• _ЗАДАНИЕ A_: Оформите записи между строками, содержащими «Would you kindly» и «Answer: 0° — they already face them», включительно, как таблицу Markdown со столбцами «Номер» (порядковый номер строки) и «Строка» (сама строка). Пустые строки не включайте.

# # # # # # #

Борьба за обновление церкви и постоянные разъезды для того между Италией и Германией, лишили Льва IX возможности уделять внимание политическому положению церковного государства. При Бенедикте IX (да, вероятно, и все время до него) в Латеране был распутный дом, и Лев IX превратил его впервые в современый монастырь. Но даже и такой аскетический человек, как он, не мог пренебречь светскими интересами.

В 1050 году император утвердил его регентом Беневенто, уступив понтификату этот город взамен епископства Бамберского, которое было принесено в дар римской церкви Генрихом II, В 1051 году Лев IX сделал попытку оградить это свое приобретение от притязаний норманнов. В феврале 1053 года ему удалось привезти с собой из-за Альп германских наемников и толпу искателей приключений. Но он был разбит нормандцами2 и взят ими в плен. Раздавались голоса, утверждавшие, что его постигла «кара господня». —«Пастырю, —говорили многие, начитавшиеся распространившихся теперь на Западе Евангелий,— подобает вести борьбу только духовным оружием, а вооружаться железным мечем ради мирских интересов ему не приличествует. Христос заповедывал своим ученикам не вести войну с народами, подобно светским государям, а бороться с греховностью людей проповедью христианского учения».

# # # # # # #

• _ЗАДАНИЕ B_: Какой город, согласно выбранному отрывку, император уступил понтификату в 1050 году?

# # # # # # #

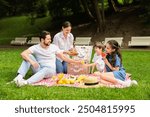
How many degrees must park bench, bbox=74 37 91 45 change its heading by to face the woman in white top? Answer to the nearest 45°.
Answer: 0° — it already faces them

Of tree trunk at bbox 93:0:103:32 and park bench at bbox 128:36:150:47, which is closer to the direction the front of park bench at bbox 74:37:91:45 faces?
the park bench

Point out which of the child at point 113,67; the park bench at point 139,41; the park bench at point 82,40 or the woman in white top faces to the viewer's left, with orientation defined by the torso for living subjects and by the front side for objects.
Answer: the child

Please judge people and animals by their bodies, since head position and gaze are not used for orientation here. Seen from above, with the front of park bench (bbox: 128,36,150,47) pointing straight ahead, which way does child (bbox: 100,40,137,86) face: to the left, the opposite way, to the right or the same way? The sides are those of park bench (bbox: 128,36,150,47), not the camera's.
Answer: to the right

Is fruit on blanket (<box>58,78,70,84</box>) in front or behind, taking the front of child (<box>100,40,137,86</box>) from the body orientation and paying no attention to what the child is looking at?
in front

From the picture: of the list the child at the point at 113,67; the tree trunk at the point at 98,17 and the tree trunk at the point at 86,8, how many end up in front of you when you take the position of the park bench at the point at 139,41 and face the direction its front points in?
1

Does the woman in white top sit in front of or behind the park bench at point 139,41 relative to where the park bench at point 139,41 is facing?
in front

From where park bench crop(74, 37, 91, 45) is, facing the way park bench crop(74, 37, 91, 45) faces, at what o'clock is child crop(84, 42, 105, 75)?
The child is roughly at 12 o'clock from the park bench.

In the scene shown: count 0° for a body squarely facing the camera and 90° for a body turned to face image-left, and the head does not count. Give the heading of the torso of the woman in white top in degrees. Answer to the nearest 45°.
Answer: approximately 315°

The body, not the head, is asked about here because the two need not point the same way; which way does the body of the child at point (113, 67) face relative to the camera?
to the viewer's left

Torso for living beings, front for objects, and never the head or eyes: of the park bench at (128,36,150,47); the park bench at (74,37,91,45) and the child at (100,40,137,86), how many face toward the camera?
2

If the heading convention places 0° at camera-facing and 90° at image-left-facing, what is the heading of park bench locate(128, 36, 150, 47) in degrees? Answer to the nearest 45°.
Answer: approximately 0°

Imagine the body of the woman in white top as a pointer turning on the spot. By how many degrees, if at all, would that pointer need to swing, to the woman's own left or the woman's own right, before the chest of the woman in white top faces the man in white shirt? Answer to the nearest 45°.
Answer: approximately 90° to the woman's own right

# # # # # # #

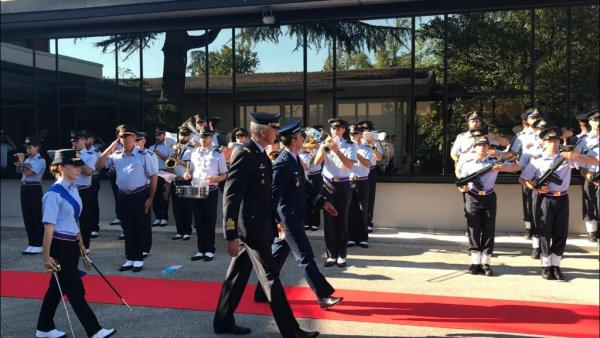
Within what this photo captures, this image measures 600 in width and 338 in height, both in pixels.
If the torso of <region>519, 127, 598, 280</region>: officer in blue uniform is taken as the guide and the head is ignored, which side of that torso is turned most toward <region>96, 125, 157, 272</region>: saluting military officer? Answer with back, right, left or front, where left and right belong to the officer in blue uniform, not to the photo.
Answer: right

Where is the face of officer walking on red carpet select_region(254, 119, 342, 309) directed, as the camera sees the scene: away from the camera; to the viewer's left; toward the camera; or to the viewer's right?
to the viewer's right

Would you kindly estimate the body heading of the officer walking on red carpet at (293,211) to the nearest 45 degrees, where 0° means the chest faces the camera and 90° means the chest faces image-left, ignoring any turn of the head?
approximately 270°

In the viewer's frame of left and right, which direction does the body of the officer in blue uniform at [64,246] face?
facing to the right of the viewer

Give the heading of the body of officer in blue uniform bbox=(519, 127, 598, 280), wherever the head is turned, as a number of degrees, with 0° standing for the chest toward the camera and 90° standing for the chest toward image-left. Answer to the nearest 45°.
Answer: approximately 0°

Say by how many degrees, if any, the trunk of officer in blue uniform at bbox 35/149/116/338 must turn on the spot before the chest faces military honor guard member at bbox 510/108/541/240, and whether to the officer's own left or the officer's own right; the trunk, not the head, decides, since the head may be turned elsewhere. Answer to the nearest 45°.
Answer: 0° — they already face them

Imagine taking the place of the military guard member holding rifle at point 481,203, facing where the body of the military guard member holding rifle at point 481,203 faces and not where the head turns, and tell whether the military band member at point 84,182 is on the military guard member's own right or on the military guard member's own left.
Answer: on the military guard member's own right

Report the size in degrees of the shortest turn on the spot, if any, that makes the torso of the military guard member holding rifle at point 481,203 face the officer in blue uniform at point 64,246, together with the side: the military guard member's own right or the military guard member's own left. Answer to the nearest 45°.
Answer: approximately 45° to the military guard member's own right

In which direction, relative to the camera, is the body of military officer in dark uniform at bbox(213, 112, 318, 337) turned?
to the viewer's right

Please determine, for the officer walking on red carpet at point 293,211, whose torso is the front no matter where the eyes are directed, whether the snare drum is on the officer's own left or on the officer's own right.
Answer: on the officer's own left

# # # # # # #

• _ОТВЕТ A_:
| Номер | Строка |
|---|---|
| 1 | Would you kindly estimate the body heading of the officer walking on red carpet at (293,211) to the nearest 45 degrees, where 0° means the chest faces the camera and 90° means the chest faces image-left, ignoring any turn of the head? |
| 2 | approximately 270° |
| 3 | In the viewer's frame of left and right, which direction does the body of the officer in blue uniform at [64,246] face? |
| 4 | facing to the right of the viewer |
| 5 | Give the heading of the body of officer in blue uniform bbox=(519, 127, 598, 280), wherever the head is turned, as a number of degrees, with 0° standing for the chest toward the camera and 90° standing for the chest toward image-left. Answer to the nearest 45°. |
| 6 | Answer: approximately 0° |
| 7 | Say by how many degrees, if any, the trunk of officer in blue uniform at bbox 35/149/116/338 must turn on the spot before the chest faces military honor guard member at bbox 510/108/541/240, and whether to the officer's own left or the officer's own right; the trunk, not the head, decides, since the head may be turned elsewhere. Answer to the nearest 45°. |
| 8 | Answer: 0° — they already face them |

• _ОТВЕТ B_: Беневенто.